Reform’s base tends to be pro-fracking, in sharp contrast to the population at large. However, new YouGov polling for the not-for-profit Persuasion UK, shared with Unearthed, shows that the policy is divisive within the coalition of voters the party will be seeking to build. 

The polling, carried out in August this year, shows that people who voted Reform in the 2024 general election oppose a ban on fracking by a large margin, and are even slightly more likely than not to say they would support new fracking sites in their local area.

However, Reform-curious Labour voters are more likely to support than to oppose a UK-wide fracking ban, and are opposed to having new fracking sites in their area by a clear margin. The polling also shows that people who first voted Reform after the 2024 election are more likely to oppose than to support fracking in their local area.

This is reflected in some of the party’s recent experiences in local government. Earlier this summer, Scarborough Town Council – which was taken by Reform in the May electionscame out in opposition to an application for a “fracking-style” appraisal well on nearby land. The proposed well would use a technique called “proppant squeeze” that has been described by some as “small-scale fracking and a “loophole” in the moratorium.

The Reform-led council listed a range of objections to the proposed site, and said it stood in “full support” of local residents in “opposing a fracking-style hydrocarbon development that threatens the area’s landscape, geology, biodiversity, tranquillity, and road safety”. 

Meanwhile, Lancashire’s Reform-led county council has told the BBC that its Fylde Coast is “not conducive to fracking, and there are no plans for it to take place here”. Simon Evans, deputy leader of the council suggested that more activity was expected in the east, rather than the north west of England. 

Tice has since insisted that fracking remains possible in Lancashire, and downplayed the seriousness of tremors caused by shale gas exploration.

The north west, in addition to parts of Yorkshire and the east midlands, is home to the Bowland shale formation, which has Britain’s largest estimated reserves of shale gas.
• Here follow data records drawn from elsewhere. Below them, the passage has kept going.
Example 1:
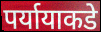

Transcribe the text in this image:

पर्यायाकडे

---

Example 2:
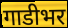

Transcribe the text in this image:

गाडीभर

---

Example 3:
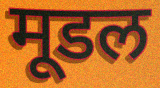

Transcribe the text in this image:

मूडल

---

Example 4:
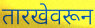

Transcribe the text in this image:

तारखेवरून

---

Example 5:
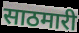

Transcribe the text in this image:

साठमारी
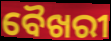
ବୈଖରୀ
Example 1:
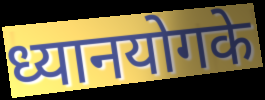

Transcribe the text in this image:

ध्यानयोगके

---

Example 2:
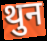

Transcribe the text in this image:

थुन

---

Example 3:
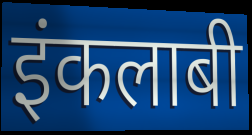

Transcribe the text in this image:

इंकलाबी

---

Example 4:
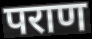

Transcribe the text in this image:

पराण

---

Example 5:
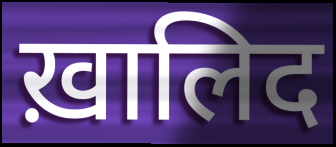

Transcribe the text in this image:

ख़ालिद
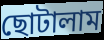
ছোটালাম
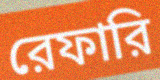
রেফারি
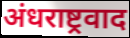
अंधराष्ट्रवाद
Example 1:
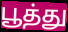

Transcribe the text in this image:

பூத்து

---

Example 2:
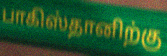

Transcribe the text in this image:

பாகிஸ்தானிற்கு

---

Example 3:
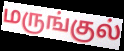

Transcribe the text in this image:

மருங்குல்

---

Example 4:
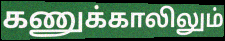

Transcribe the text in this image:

கணுக்காலிலும்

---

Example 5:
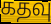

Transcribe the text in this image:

கதவு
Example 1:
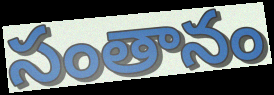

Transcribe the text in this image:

సంతానం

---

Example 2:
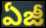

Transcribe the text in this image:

ఏజీ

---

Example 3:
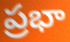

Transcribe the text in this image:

ప్రభా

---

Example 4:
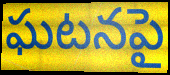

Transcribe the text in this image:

ఘటనపై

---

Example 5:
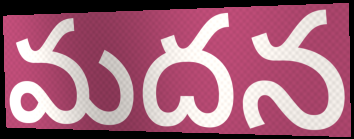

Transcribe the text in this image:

మదన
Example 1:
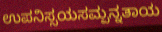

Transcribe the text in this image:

ಉಪನಿಸ್ಸಯಸಮ್ಪನ್ನತಾಯ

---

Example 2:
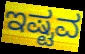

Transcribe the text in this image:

ಇಷ್ಟವ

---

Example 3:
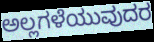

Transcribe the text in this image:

ಅಲ್ಲಗಳೆಯುವುದರ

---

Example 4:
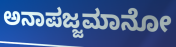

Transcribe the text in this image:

ಅನಾಪಜ್ಜಮಾನೋ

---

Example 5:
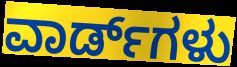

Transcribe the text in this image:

ವಾರ್ಡ್‌ಗಳು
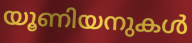
യൂണിയനുകൾ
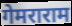
गेमराराम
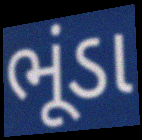
ભૂંડા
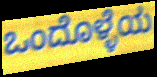
ಒಂದೊಳ್ಳೆಯ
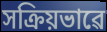
সক্ৰিয়ভাৱে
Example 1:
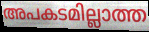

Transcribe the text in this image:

അപകടമില്ലാത്ത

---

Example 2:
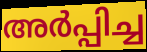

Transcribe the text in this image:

അർപ്പിച്ച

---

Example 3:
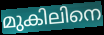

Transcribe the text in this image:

മുകിലിനെ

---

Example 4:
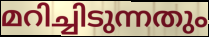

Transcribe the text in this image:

മറിച്ചിടുന്നതും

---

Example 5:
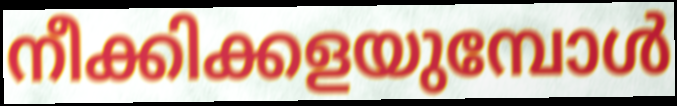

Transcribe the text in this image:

നീക്കിക്കളയുമ്പോൾ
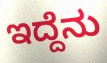
ಇದ್ದೆನು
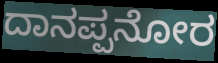
ದಾನಪ್ಪನೋರ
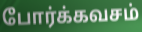
போர்க்கவசம்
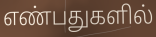
எண்பதுகளில்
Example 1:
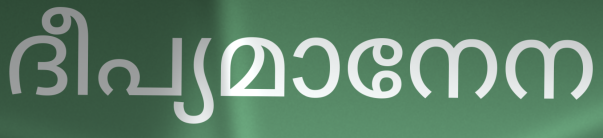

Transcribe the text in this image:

ദീപ്യമാനേന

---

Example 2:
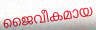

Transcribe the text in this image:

ജൈവീകമായ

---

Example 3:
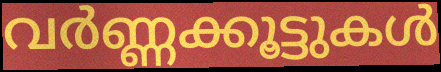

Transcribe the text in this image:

വർണ്ണക്കൂട്ടുകൾ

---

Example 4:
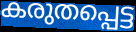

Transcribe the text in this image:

കരുതപ്പെട്ട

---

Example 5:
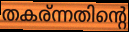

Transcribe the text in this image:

തകര്ന്നതിന്റെ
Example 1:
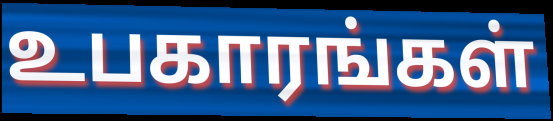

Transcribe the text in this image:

உபகாரங்கள்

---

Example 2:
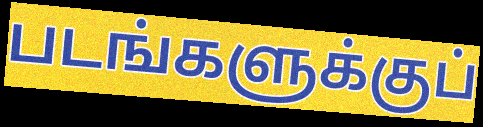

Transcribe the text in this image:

படங்களுக்குப்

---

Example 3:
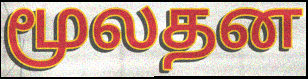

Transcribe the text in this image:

மூலதன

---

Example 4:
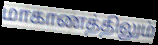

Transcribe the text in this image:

மாகாணத்திலும்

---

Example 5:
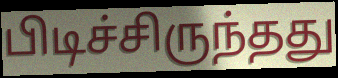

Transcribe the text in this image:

பிடிச்சிருந்தது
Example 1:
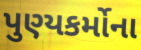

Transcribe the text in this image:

પુણ્યકર્મોના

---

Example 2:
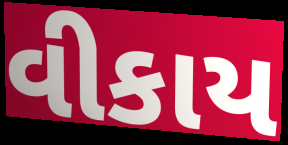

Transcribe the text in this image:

વીકાય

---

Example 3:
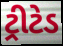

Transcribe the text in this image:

ટ્રીટેડ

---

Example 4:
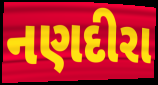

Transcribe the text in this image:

નણદીરા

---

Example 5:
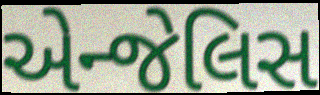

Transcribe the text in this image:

એન્જેલિસ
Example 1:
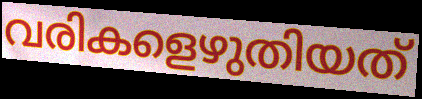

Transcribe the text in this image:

വരികളെഴുതിയത്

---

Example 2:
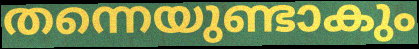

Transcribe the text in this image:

തന്നെയുണ്ടാകും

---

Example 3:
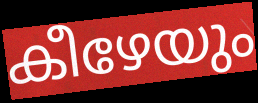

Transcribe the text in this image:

കീഴേയും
Before the moratorium was imposed, the north west – and Lancashire in particular – was considered the area with the most potential for commercially viable fracking, and was the site of extensive test drilling. 
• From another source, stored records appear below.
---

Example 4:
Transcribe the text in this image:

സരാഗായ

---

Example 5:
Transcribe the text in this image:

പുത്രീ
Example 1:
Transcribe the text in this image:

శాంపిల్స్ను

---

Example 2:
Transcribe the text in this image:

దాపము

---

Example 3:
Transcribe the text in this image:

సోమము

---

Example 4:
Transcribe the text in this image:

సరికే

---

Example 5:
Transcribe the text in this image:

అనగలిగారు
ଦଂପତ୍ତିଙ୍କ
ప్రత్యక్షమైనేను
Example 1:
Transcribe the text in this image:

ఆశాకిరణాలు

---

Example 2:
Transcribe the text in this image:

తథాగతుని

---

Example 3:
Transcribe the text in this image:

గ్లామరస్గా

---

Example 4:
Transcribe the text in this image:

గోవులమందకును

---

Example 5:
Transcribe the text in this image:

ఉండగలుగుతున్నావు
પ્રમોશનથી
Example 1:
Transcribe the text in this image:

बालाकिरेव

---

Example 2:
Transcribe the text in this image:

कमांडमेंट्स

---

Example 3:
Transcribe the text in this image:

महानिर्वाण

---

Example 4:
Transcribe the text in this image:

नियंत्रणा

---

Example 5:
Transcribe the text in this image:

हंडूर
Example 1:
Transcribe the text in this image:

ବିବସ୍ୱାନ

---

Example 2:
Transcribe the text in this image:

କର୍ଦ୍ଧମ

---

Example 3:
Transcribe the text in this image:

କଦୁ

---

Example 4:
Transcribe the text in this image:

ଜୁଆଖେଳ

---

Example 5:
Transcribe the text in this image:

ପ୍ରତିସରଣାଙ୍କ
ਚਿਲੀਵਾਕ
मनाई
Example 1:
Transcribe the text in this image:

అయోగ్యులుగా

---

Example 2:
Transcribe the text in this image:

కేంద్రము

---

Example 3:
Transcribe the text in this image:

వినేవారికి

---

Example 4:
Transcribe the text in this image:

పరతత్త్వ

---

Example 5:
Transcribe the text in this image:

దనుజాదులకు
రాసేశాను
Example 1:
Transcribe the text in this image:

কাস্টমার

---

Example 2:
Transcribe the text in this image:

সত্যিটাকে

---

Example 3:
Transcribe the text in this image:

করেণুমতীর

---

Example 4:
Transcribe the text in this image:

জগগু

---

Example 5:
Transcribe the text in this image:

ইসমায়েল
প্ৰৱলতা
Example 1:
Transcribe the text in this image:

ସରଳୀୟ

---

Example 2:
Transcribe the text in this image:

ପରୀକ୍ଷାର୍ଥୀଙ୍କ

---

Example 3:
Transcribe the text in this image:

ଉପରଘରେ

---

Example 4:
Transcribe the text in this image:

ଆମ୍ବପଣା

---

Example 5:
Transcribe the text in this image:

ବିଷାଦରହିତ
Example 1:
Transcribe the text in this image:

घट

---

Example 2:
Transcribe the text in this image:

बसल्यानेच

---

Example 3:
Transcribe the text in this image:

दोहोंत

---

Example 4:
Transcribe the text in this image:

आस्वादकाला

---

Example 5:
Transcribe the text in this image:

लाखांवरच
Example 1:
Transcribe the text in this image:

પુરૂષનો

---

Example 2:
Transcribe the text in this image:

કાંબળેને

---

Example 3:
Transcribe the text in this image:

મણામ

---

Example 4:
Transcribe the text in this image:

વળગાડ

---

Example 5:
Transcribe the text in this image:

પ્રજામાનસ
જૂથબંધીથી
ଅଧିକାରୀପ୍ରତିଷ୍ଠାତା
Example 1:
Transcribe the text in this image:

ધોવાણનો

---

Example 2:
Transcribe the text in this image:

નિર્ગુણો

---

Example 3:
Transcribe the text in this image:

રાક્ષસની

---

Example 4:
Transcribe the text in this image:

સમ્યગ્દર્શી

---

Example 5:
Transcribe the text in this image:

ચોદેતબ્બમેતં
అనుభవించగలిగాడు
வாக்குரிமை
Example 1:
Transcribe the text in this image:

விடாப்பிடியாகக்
A spokesperson for the British Geological Survey (BGS) told Unearthed that the latest research “supports a consensus” that although UK shales have a “similar composition to some of the commercially exploited rocks in the US” the amount of gas they contain is likely to be “relatively minor” compared to the initial estimates published by the BGS in the previous decade.

They said UK shale rocks were also smaller in volume and more fragmented than those fracked in the US. “When combined, this results in UK shales being more difficult to map and challenging to exploit,” they added. “These conditions are likely similar for both [north west] and [north east] England.”

Though oil and gas licensing is controlled by the UK government, planning and environmental regulation are devolved issues for Scotland and Wales. The Scottish government has had an effective ban on fracking in place since 2015, and the policy is unlikely to be reversed. In Wales, however, Reform is leading the polls for next year’s Senedd (Welsh parliament) election.

How we did it

Using shale gas estimates from the British Geological Survey and historic drilling license data provided by the North Sea Transition Authority, Unearthed used QGIS software (open-source Geographic Information System) to identify which parliamentary constituencies both sit atop shale reserves and had onshore drilling permits issued in the 13th and 14th licensing rounds. These were the licenses that were used or intended for shale gas extraction. Constituencies we considered Reform targets are those in which their candidates placed either 1st or 2nd in last year’s general election.